Горделиво улыбаясь, Ишвар протянул ему книгу заказов. Страница была вся в черных черточках и закорючках.
– Ага, ясно. – Ашраф постарался скрыть свое волнение и похлопал мальчика по спине. – Очень хорошо. – А сам быстро набросал те цифры, что успел запомнить.
После обеда он стал учить братьев алфавиту и цифрам, что вызвало недовольство Мумтаз.
– Теперь ты еще и учитель. Что будет дальше? Может, когда они вырастут, ты им и жен найдешь?
На следующий день Ашраф сшил свадебную рубашку. Заказчик пришел на примерку в конце недели. Ашраф угадал все точно, кроме длины. Рубашка была почти до колен. Мужчина с сомнением рассматривал себя в зеркало, поворачиваясь то одним, то другим боком.
– Сидит замечательно, – нахваливал Ашраф. – Северный патанский[42] стиль, очень модный в наши дни. – После ухода клиента, не до конца убежденного, все трое покатились от хохота.

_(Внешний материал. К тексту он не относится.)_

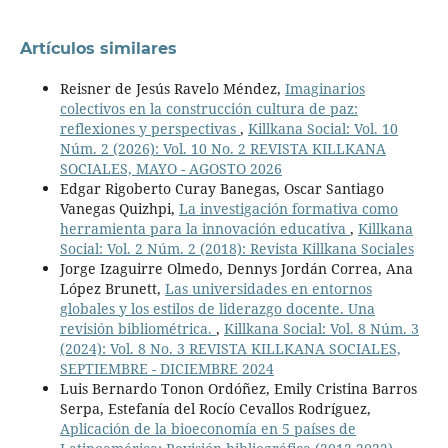
Artículos similares
Reisner de Jesús Ravelo Méndez,
Imaginarios
colectivos en la construcción cultura de paz:
reflexiones y perspectivas
,
Killkana Social: Vol. 10
Núm. 2 (2026): Vol. 10 No. 2 REVISTA KILLKANA
SOCIALES, MAYO - AGOSTO 2026
Edgar Rigoberto Curay Banegas, Oscar Santiago
Vanegas Quizhpi,
La investigación formativa como
herramienta para la innovación educativa
,
Killkana
Social: Vol. 2 Núm. 2 (2018): Revista Killkana Sociales
Jorge Izaguirre Olmedo, Dennys Jordán Correa, Ana
López Brunett,
Las universidades en entornos
globales y los estilos de liderazgo docente. Una
revisión bibliométrica.
,
Killkana Social: Vol. 8 Núm. 3
(2024): Vol. 8 No. 3 REVISTA KILLKANA SOCIALES,
SEPTIEMBRE - DICIEMBRE 2024
Luis Bernardo Tonon Ordóñez, Emily Cristina Barros
Serpa, Estefanía del Rocío Cevallos Rodríguez,
Aplicación de la bioeconomía en 5 países de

Через месяц после начала ученичества мальчиков, Ашраф проснулся ночью от приглушенного плача. Он сел, прислушался, но ничего не услышал. Снова лег и задремал.
Но через несколько минут тот же звук разбудил его.
– Что с тобой? – спросила Мумтаз. – Ты все время вскакиваешь.
– Какой-то шум. Девочка не плакала?
– Нет, но заплачет, если ты не успокоишься.
Тихий плач возобновился.
– Это внизу. – Ашраф слез с кровати и зажег лампу.
– Куда ты? Разве ты им отец?
Упреки жены сопровождали Ашрафа все время, пока он спускался в мастерскую. Войдя в помещение, он приподнял лампу, осветив заплаканное лицо Нараяна. Опустившись рядом на колени, Ашраф погладил его по спине.
– Что случилось, Нараян? – спросил он, хотя знал ответ. Тоска по дому должна была проявиться рано или поздно. – Я слышал твой плач. У тебя что-то болит?
Мальчик покачал головой. Ашраф обнял его.
– Когда твоего папы нет рядом, я его заменяю. А тетя Мумтаз – маму. Ты можешь обо всем говорить с нами.
Нараян залился слезами. Проснулся Ишвар и стал тереть глаза, заслоняя их от лампы.
– Ты знаешь, почему плачет твой брат?
Ишвар важно кивнул.
– Он каждую ночь вспоминает дом. Я тоже вспоминаю, но не плачу.
– Ты мужественный мальчик.
– Я тоже не хочу плакать, – сказал Нараян. – Но когда становится темно, все засыпают, и я не могу не думать о папе и маме. – Он засопел и стал тереть глаза. – Так и вижу нашу хижину, от этого становится грустно, и слезы сами текут.